当時の渡辺プロ、新しいジャンルも育てていかなくては、という思いでNON STOPセクションを作ったのですが、芸能タレントのマネージメントしか知らなかったものですから、新人バンドでも全員に給料を払い、シンセサイザーなど必要な器材は買い与え(高かった!)、というようなことをやっていたようです。
ライブも、アイドルならカラオケでスーパーの店頭でもやっちゃうんだけど、バンドだとライブハウスに器材を運ぶためにクルマも人手も必要になります。しかも収入はせいぜい数十人のお客さんからのチャージバックのみ。
これではお金が出ていくばかりなので、やがて会社からは問題視されるのですが、ともかく1981年、2nd アルバムを作ろうという時点で、ようやく私にお鉢が回ってきました。
YMOの大成功により、「テクノポップ」が脚光を浴びていました。機械のビートによる音楽は革命的で、刺激的で、可能性に満ちていました。
今や音楽のバリエーションには出尽くした感があって、もう長いこと、新しい音楽スタイルにワクワクするなんてことがありませんね。でも50〜80年代には何度もありました。テクノポップもそのひとつ。ああ、あのワクワクよ、もう一度……
当然、チャクラもその影響を大きく受けていました。打合せの中で、メンバーから「MC-8を使いたい」という発言があって、それはなんだ?と聞き返しました。
「MC-8」は「MIDI規格」が登場する前のシーケンサー、つまりシンセサイザーを演奏させるマシンで、ローランドが1977年に発表したものです。1981年により安く使いやすい後継機「MC-4」が出て取って代わりますが、多少遅れが出るMIDIに比べ、CV/GATE(電圧とON/OFFでコントロール)のMCは、シンプルなだけにキビキビ発音させていた感があります。

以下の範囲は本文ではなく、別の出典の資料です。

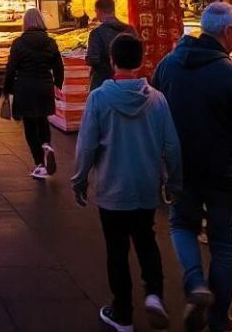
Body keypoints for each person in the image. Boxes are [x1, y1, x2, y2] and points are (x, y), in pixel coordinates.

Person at [151, 2, 232, 332]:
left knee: (182, 224)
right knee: (224, 243)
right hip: (225, 171)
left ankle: (195, 281)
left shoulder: (168, 64)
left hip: (181, 167)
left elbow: (156, 109)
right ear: (228, 32)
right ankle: (220, 318)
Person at [74, 33, 180, 332]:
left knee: (116, 249)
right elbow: (171, 145)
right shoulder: (157, 99)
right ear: (141, 61)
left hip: (111, 187)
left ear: (111, 61)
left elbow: (87, 145)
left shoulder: (98, 98)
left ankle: (122, 313)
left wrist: (80, 178)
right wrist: (175, 180)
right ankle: (155, 295)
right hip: (146, 185)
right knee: (146, 239)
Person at [4, 8, 64, 178]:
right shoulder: (50, 42)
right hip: (44, 86)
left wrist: (7, 89)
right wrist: (57, 84)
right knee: (43, 119)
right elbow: (58, 66)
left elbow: (11, 68)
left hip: (25, 86)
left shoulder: (19, 43)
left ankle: (39, 163)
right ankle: (46, 145)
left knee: (30, 125)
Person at [86, 0, 135, 92]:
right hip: (129, 83)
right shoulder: (130, 30)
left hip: (103, 84)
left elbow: (93, 59)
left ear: (99, 11)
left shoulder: (97, 33)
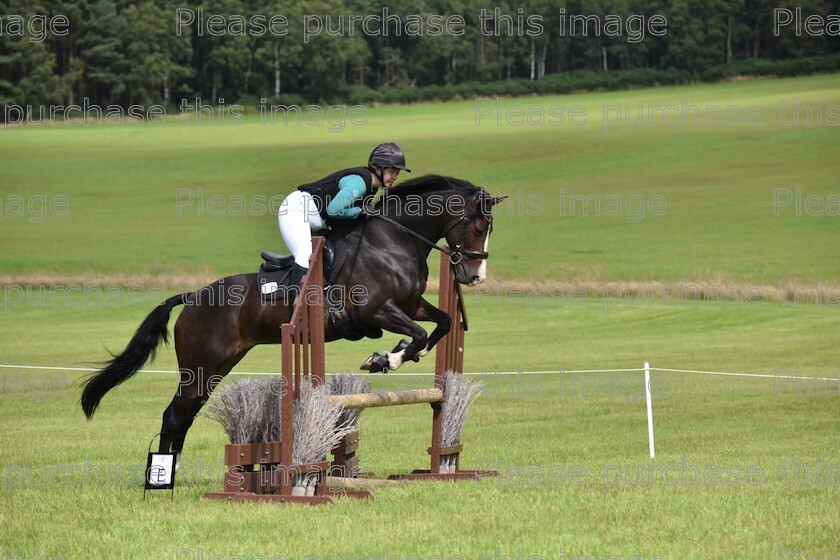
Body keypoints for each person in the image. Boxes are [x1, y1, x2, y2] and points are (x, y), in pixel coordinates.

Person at [277, 142, 410, 289]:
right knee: (305, 256)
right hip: (295, 210)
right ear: (377, 168)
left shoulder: (372, 189)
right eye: (392, 172)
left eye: (397, 173)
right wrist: (361, 211)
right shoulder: (359, 184)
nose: (395, 177)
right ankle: (297, 305)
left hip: (318, 219)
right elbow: (334, 210)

音の高さ・大きさ・長さなどを数値にして、MCではテンキーのみで入力していきます。第4のYMOと呼ばれ、このアルバムにも参加いただいた松武秀樹さんは、左手に譜面、右手をテンキーに構え、目にも留まらぬような速さでカタカタ打ち込んでいきました。音楽でのプログラミングのことを「打ち込み」と言いますが、それはこの様子から生まれたのです。
さて、チャクラのギタリスト、板倉文くんは、なんと細野晴臣さんに直接電話して、新しいアルバムへの協力を依頼しました。YMOで超多忙だったはずの細野さんですが、「とにかくいっしょにやってみよう」と快諾してくれました。
全面プロデュースはさすがに無理だったのですが、時々ふっと現れては、ちょいちょいとアドバイスしていくという、なんとも細野さんらしい佇まい。ただし、「You Need Me」という曲だけは、サウンドを根本的に変えたかったようで、一から、シンセで音作りを始めました。
黙々といろんな音を作っていく細野さん。特に口出すでもなくその作業を見守るメンバーたち。スピーカーから流れる音以外静かで、まるで厳粛な儀式のような数時間が過ぎると、そこにはユニークで魅力的な、音の建造物が立ち上がっていました。
クレジットは「制作協力:チャーハン細野」になっています。なんでチャーハンなのかは忘れました。チャーハンのように、あっという間に美味しい音楽を作ってくれたからでしょうか。